This section describes the scripts (in the scripts/ directory) used to annotate five defect parameters, FileCount, LineCount, TriggeringTestCount, RelevantTestCount, and StatementCoverage. Remaining parameters were obtained by manually analysing the bug tracking systems.

  1. defects4j-specific: This directory contains scripts used to annotate Defects4J defects.

    • getPatchComplexity.py annotates FileCount and LineCount. This script takes as input all_diffs.csv file from the Defects4J benchmark and outputs file Defects4JPatchComplexity.csv that lists Project, DefectId, FileCount, and LineCount for all the defects.
    • getTestcaseDetails.sh annotates TriggeringTestCount and RelevantTestCount. This script requires having Defects4J installed and setting the environment variable PATH to <path-to-Defects4J installation>/framewor/bin. The input to the script required is project, start DefectId and end DefectId (e.g. Chart 1 26). The output generated by the script is file Defects4JTestCounts.csv that lists Project, DefectId, RelevantTestCount, and TriggeringTestCount for all the defects.
    • getCoverageDetails.py annotates StatementCoverage. This script requires having Defects4J installed and providing the defects4j installation path as command line argument for execution. The output generated by the script is file Defects4JCoverage.csv that lists Project, DefectId and, StatementCoverage for all the defects.
  2. manybugs-specific - This directory contains scripts used to annotate ManyBugs defects.
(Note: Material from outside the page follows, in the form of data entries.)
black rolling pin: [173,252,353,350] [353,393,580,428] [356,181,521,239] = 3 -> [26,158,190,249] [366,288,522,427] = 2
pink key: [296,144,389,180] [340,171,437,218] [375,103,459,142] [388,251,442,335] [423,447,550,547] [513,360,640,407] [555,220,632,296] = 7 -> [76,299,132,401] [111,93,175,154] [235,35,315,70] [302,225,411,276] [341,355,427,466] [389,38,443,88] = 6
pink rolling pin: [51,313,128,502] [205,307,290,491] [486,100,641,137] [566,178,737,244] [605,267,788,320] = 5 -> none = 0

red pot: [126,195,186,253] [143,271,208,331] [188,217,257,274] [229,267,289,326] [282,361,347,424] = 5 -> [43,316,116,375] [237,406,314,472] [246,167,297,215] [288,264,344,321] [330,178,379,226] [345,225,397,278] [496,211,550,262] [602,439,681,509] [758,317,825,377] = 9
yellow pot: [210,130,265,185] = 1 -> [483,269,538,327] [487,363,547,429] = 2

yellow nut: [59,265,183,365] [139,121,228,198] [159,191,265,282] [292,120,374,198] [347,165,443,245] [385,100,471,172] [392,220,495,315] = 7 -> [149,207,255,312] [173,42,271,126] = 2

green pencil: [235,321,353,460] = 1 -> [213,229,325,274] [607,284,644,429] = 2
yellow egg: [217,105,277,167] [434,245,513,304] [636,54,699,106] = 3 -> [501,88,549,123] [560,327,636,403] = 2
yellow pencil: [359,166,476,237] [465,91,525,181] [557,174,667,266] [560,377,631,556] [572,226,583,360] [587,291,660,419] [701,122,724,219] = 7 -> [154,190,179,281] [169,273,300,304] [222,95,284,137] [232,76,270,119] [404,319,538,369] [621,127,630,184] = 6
    • getPatchComplexity.py annotates FileCount and LineCount, without counting the the blank and comment lines in the developer-written patches. This script requires ManyBugs scenarios downloaded from http://repairbenchmarks.cs.umass.edu/ManyBugs/scenarios/. The script requires specifying the path to ManyBugs scenarios as command-line argument. The output generated by the script is file ManyBugsPatchComplexity.csv that lists Project, DefectId, FileCount, and LineCount for all the 185 ManyBugs defects.
    • getTestcaseDetails.py annotates TriggeringTestCount and RelevantTestCount. This script takes as input the ManyBugs scenarios available at http://repairbenchmarks.cs.umass.edu/ManyBugs/scenarios/. The output generated by the script is file ManyBugsTestCounts.csv that lists Project, DefectId, PositiveTestCount, NegativeTestCount, RelevantTestCount, and TriggeringTestCount.
References:
  1. Long, F., Rinard, M.: Automatic patch generation by learning correct code. In: ACM SIGPLAN-SIGACT Symposium on Principles of Programming Languages (POPL), pp. 298–312. St. Petersburg, FL, USA (2016). DOI 10.1145/2837614.2837617
  2. Martinez, M., Durieux, T., Sommerard, R., Xuan, J., Monperrus, M.: Automatic repair of real bugs in Java: A large-scale experiment on the Defects4J dataset. Empirical Software Engineering (EMSE) (2016)